Would you please transcribe, exactly as written, the lines of the entries below starting at the one that holds "1Department of Obstetrics" and ending at the one that holds "Pruthi S, Gostout", both included?
═════ ENTRIES SUPPLIED
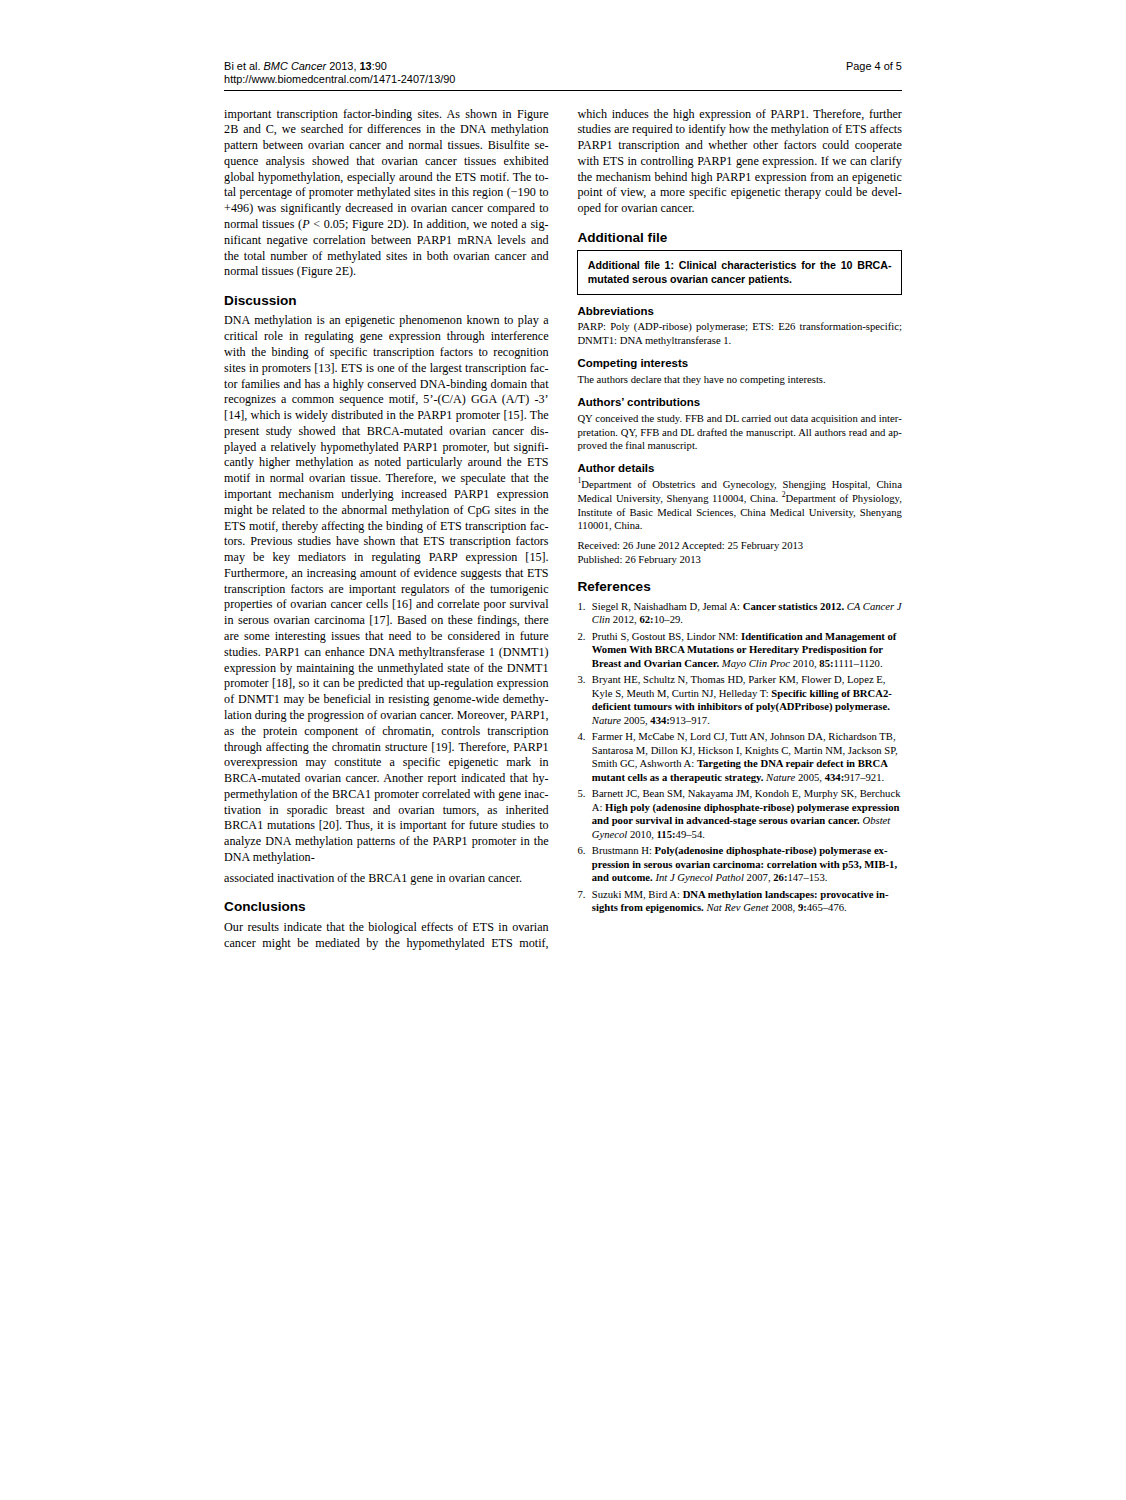Bi et al. BMC Cancer 2013, 13:90
http://www.biomedcentral.com/1471-2407/13/90
Page 4 of 5
important transcription factor-binding sites. As shown in Figure 2B and C, we searched for differences in the DNA methylation pattern between ovarian cancer and normal tissues. Bisulfite sequence analysis showed that ovarian cancer tissues exhibited global hypomethylation, especially around the ETS motif. The total percentage of promoter methylated sites in this region (−190 to +496) was significantly decreased in ovarian cancer compared to normal tissues (P < 0.05; Figure 2D). In addition, we noted a significant negative correlation between PARP1 mRNA levels and the total number of methylated sites in both ovarian cancer and normal tissues (Figure 2E).
Discussion
DNA methylation is an epigenetic phenomenon known to play a critical role in regulating gene expression through interference with the binding of specific transcription factors to recognition sites in promoters [13]. ETS is one of the largest transcription factor families and has a highly conserved DNA-binding domain that recognizes a common sequence motif, 5’-(C/A) GGA (A/T) -3’ [14], which is widely distributed in the PARP1 promoter [15]. The present study showed that BRCA-mutated ovarian cancer displayed a relatively hypomethylated PARP1 promoter, but significantly higher methylation as noted particularly around the ETS motif in normal ovarian tissue. Therefore, we speculate that the important mechanism underlying increased PARP1 expression might be related to the abnormal methylation of CpG sites in the ETS motif, thereby affecting the binding of ETS transcription factors. Previous studies have shown that ETS transcription factors may be key mediators in regulating PARP expression [15]. Furthermore, an increasing amount of evidence suggests that ETS transcription factors are important regulators of the tumorigenic properties of ovarian cancer cells [16] and correlate poor survival in serous ovarian carcinoma [17]. Based on these findings, there are some interesting issues that need to be considered in future studies. PARP1 can enhance DNA methyltransferase 1 (DNMT1) expression by maintaining the unmethylated state of the DNMT1 promoter [18], so it can be predicted that up-regulation expression of DNMT1 may be beneficial in resisting genome-wide demethylation during the progression of ovarian cancer. Moreover, PARP1, as the protein component of chromatin, controls transcription through affecting the chromatin structure [19]. Therefore, PARP1 overexpression may constitute a specific epigenetic mark in BRCA-mutated ovarian cancer. Another report indicated that hypermethylation of the BRCA1 promoter correlated with gene inactivation in sporadic breast and ovarian tumors, as inherited BRCA1 mutations [20]. Thus, it is important for future studies to analyze DNA methylation patterns of the PARP1 promoter in the DNA methylation-
associated inactivation of the BRCA1 gene in ovarian cancer.
Conclusions
Our results indicate that the biological effects of ETS in ovarian cancer might be mediated by the hypomethylated ETS motif, which induces the high expression of PARP1. Therefore, further studies are required to identify how the methylation of ETS affects PARP1 transcription and whether other factors could cooperate with ETS in controlling PARP1 gene expression. If we can clarify the mechanism behind high PARP1 expression from an epigenetic point of view, a more specific epigenetic therapy could be developed for ovarian cancer.
Additional file
Additional file 1: Clinical characteristics for the 10 BRCA-mutated serous ovarian cancer patients.
Abbreviations
PARP: Poly (ADP-ribose) polymerase; ETS: E26 transformation-specific; DNMT1: DNA methyltransferase 1.
Competing interests
The authors declare that they have no competing interests.
Authors’ contributions
QY conceived the study. FFB and DL carried out data acquisition and interpretation. QY, FFB and DL drafted the manuscript. All authors read and approved the final manuscript.
Author details
1Department of Obstetrics and Gynecology, Shengjing Hospital, China Medical University, Shenyang 110004, China. 2Department of Physiology, Institute of Basic Medical Sciences, China Medical University, Shenyang 110001, China.
Received: 26 June 2012 Accepted: 25 February 2013
Published: 26 February 2013
References
Siegel R, Naishadham D, Jemal A: Cancer statistics 2012. CA Cancer J Clin 2012, 62: 10–29.
Pruthi S, Gostout BS, Lindor NM: Identification and Management of Women With BRCA Mutations or Hereditary Predisposition for Breast and Ovarian Cancer. Mayo Clin Proc 2010, 85: 1111–1120.
Bryant HE, Schultz N, Thomas HD, Parker KM, Flower D, Lopez E, Kyle S, Meuth M, Curtin NJ, Helleday T: Specific killing of BRCA2-deficient tumours with inhibitors of poly(ADPribose) polymerase. Nature 2005, 434: 913–917.
Farmer H, McCabe N, Lord CJ, Tutt AN, Johnson DA, Richardson TB, Santarosa M, Dillon KJ, Hickson I, Knights C, Martin NM, Jackson SP, Smith GC, Ashworth A: Targeting the DNA repair defect in BRCA mutant cells as a therapeutic strategy. Nature 2005, 434: 917–921.
Barnett JC, Bean SM, Nakayama JM, Kondoh E, Murphy SK, Berchuck A: High poly (adenosine diphosphate-ribose) polymerase expression and poor survival in advanced-stage serous ovarian cancer. Obstet Gynecol 2010, 115: 49–54.
Brustmann H: Poly(adenosine diphosphate-ribose) polymerase expression in serous ovarian carcinoma: correlation with p53, MIB-1, and outcome. Int J Gynecol Pathol 2007, 26: 147–153.
Suzuki MM, Bird A: DNA methylation landscapes: provocative insights from epigenomics. Nat Rev Genet 2008, 9: 465–476.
══════════
* **SOLUTION FOR THIS PROBLEM**
1Department of Obstetrics and Gynecology, Shengjing Hospital, China Medical University, Shenyang 110004, China. 2Department of Physiology, Institute of Basic Medical Sciences, China Medical University, Shenyang 110001, China.
Received: 26 June 2012 Accepted: 25 February 2013
Published: 26 February 2013
References
Siegel R, Naishadham D, Jemal A: Cancer statistics 2012. CA Cancer J Clin 2012, 62: 10–29.
Pruthi S, Gostout BS, Lindor NM: Identification and Management of Women With BRCA Mutations or Hereditary Predisposition for Breast and Ovarian Cancer. Mayo Clin Proc 2010, 85: 1111–1120.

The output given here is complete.